Q & A Sunday, 4:00 – 4:25pm
質疑応答 日曜日 午後4時〜4時25分
Hastings Park consists of a series of colour photographs depicting the four remaining buildings in Vancouver where over 8,000 Japanese Canadians were temporarily located and processed prior to being sent off to labour and internment camps during World War II. These buildings are the Livestock Building, the Forum, the Garden Auditorium, and Rollerland. Hastings Park is the site of the Pacific National Exhibition with its baby pig races, livestock competitions, mini donuts and demolition derby. Since it first opened in 1910, its buildings housed only animals, with the one exception of Japanese Canadians in 1942.

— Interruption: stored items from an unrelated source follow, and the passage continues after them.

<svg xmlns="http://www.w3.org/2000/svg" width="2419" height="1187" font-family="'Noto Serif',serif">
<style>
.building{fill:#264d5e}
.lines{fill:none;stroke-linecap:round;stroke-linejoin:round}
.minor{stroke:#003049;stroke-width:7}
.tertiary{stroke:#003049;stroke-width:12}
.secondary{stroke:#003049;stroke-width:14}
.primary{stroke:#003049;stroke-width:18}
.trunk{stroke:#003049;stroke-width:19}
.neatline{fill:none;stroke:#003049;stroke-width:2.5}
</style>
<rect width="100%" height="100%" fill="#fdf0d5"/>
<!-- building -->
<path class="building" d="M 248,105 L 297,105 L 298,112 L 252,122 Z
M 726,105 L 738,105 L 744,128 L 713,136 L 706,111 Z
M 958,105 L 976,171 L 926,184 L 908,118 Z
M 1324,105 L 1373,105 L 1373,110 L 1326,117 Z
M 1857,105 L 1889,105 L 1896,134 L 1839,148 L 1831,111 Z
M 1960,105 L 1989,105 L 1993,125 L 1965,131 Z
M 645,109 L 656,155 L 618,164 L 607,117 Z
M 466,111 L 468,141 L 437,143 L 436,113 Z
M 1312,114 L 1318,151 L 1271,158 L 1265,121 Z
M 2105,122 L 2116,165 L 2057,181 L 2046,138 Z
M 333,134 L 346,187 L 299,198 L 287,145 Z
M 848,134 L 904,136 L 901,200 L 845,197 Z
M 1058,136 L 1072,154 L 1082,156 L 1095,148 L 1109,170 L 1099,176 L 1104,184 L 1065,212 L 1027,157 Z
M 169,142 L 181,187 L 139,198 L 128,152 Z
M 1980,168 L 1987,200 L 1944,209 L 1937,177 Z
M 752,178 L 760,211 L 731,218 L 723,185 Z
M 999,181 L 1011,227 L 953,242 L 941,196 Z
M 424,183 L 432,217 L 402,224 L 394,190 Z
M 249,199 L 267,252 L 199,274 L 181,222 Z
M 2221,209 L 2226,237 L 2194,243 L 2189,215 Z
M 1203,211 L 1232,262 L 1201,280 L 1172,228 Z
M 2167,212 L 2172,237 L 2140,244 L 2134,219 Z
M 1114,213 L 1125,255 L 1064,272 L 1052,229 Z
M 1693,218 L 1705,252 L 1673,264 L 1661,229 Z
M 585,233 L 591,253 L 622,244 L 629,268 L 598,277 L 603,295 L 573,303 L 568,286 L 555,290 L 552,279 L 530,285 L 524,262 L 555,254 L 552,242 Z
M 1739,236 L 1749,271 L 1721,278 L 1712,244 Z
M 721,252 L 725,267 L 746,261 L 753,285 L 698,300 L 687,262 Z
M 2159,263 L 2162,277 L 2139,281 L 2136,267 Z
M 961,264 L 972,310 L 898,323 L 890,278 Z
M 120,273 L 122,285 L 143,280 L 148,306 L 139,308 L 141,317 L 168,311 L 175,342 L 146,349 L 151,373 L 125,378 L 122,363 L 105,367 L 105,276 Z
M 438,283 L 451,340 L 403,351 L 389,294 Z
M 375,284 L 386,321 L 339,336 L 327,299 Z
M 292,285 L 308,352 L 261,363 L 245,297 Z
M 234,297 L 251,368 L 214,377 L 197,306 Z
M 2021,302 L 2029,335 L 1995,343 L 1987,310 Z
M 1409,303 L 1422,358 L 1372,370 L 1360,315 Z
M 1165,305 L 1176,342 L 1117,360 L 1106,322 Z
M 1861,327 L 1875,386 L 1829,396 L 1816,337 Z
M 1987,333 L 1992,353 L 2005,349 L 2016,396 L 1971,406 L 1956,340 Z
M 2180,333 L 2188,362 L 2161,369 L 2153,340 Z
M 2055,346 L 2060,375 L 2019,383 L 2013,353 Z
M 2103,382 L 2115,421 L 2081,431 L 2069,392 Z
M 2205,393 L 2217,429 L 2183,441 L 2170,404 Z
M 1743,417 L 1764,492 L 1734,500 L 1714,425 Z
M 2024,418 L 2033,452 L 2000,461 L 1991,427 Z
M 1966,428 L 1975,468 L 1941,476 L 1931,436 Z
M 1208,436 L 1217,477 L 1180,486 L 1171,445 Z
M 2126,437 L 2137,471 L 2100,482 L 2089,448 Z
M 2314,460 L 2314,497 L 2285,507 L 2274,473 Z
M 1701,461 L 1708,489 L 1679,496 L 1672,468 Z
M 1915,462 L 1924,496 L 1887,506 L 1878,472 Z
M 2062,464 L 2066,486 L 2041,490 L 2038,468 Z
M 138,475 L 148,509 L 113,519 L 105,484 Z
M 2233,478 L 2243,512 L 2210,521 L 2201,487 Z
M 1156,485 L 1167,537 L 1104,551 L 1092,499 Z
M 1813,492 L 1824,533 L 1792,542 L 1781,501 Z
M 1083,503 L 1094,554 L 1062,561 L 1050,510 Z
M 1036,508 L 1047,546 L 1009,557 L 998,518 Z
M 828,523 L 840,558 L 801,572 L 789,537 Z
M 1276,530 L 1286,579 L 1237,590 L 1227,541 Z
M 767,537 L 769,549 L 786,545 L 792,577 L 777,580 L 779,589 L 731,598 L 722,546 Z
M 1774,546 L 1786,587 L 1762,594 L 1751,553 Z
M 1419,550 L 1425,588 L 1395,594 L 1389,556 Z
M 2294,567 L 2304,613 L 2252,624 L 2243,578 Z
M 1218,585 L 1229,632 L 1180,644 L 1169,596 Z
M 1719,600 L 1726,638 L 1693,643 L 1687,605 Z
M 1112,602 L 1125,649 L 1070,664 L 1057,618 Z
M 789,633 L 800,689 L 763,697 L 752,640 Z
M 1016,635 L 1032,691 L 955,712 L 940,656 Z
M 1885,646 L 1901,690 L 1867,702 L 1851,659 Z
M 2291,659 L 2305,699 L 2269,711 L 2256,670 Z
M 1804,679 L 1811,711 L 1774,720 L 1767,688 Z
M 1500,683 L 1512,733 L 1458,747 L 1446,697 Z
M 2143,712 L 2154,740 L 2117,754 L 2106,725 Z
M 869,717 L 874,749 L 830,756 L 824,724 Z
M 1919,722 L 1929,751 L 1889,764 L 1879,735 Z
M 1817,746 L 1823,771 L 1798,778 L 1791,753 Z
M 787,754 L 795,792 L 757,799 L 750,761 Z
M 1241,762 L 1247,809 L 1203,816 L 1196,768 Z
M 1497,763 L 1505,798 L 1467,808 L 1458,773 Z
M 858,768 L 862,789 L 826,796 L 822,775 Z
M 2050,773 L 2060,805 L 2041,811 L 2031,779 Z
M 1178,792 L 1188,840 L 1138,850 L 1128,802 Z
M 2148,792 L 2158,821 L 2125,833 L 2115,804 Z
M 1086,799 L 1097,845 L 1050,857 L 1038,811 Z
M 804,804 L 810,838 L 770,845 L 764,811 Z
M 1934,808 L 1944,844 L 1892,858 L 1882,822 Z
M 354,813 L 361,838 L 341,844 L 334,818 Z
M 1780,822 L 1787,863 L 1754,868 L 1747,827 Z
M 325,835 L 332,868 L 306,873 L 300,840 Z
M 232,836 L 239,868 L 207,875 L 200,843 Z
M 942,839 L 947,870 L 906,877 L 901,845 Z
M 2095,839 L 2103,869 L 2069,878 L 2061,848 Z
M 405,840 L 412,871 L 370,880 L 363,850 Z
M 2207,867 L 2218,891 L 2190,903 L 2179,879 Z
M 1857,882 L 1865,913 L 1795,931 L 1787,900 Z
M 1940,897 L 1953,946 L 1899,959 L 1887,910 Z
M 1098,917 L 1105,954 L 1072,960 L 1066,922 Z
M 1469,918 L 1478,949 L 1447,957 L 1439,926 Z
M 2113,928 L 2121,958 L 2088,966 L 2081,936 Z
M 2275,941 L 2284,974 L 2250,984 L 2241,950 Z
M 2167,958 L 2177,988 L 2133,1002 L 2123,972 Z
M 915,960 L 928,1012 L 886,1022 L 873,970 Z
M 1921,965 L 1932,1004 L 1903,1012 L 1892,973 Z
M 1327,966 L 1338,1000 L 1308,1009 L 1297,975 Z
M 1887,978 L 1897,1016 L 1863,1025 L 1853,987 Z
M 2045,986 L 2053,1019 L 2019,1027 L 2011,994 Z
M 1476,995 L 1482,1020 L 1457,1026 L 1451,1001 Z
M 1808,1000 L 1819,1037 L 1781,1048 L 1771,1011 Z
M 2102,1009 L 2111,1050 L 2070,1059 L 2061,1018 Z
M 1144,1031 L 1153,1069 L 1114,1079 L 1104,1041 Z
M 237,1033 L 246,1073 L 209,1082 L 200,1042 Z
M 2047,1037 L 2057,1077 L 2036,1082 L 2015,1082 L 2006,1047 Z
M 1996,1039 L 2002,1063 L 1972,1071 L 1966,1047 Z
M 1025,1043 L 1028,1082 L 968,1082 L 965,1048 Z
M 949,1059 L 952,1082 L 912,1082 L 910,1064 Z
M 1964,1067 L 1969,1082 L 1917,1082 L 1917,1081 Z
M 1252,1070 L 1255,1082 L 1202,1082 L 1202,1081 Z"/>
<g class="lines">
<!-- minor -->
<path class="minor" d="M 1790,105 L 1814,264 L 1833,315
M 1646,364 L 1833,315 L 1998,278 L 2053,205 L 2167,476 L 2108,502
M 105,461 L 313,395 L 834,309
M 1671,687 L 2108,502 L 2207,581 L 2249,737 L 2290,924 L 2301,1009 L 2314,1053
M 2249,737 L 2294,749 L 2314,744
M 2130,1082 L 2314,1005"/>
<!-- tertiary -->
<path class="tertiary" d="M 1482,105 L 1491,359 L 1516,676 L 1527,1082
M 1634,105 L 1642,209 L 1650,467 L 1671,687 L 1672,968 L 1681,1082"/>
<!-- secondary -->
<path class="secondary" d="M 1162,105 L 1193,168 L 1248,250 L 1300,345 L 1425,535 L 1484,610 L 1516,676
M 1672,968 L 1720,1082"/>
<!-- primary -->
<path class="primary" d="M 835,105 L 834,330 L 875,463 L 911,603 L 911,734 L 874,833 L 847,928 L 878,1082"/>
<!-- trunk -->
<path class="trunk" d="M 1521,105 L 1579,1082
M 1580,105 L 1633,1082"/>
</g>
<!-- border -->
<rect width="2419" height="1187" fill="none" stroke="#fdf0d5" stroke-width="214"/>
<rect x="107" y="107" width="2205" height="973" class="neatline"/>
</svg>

The images were created with a construction industry thermal imaging camera that employs infrared scanners that measure the heat signatures of objects and translates those heat signatures into an image where the higher heat signatures are made brighter and easier to see. Originally developed for military use during the Korean War, thermal imaging cameras have since been used by building construction technicians to identify heat leaks or structural weaknesses, by firefighters to see through smoke, by medical practitioners to monitor physiological activities such as fever, and by law enforcement for surveillance activities. Each colour in the photographs represent a different temperature, as opposed to a different frequency of light reflected off the surface of things, which is how human eyes function.
The thermal imaging camera functions as a medium through which the buildings of Hastings Park are asked, “Do you remember the time when people lived inside you? If so, are there any traces left behind? What’s beneath your surface? What else might we uncover?” The intention was to use such a camera to expose these buildings in a new light.
Henry Tsang is an artist and occasional curator who explores the spatial politics of history, cultural translation, community-building, the mobility of people, capital, values, desires, and food in relationship to place. His projects employ video, photography, interactive media, convivial events, and language, in particular, Chinook Jargon, the North American west coast trade language. Presentations take the form of gallery exhibitions, pop-up street food offerings, 360 video walking tours, curated dinners, ephemeral and permanent public art. Henry is the creator of 360 Riot Walk, a 360 video walking tour of the 1907 Anti-Asian Riots, and author of White Riot: The 1907 Anti-Asian Riots in Vancouver (Arsenal Pulp Press). He is a past recipient of the VIVA Award and is an Associate Dean at Emily Carr University of Art & Design.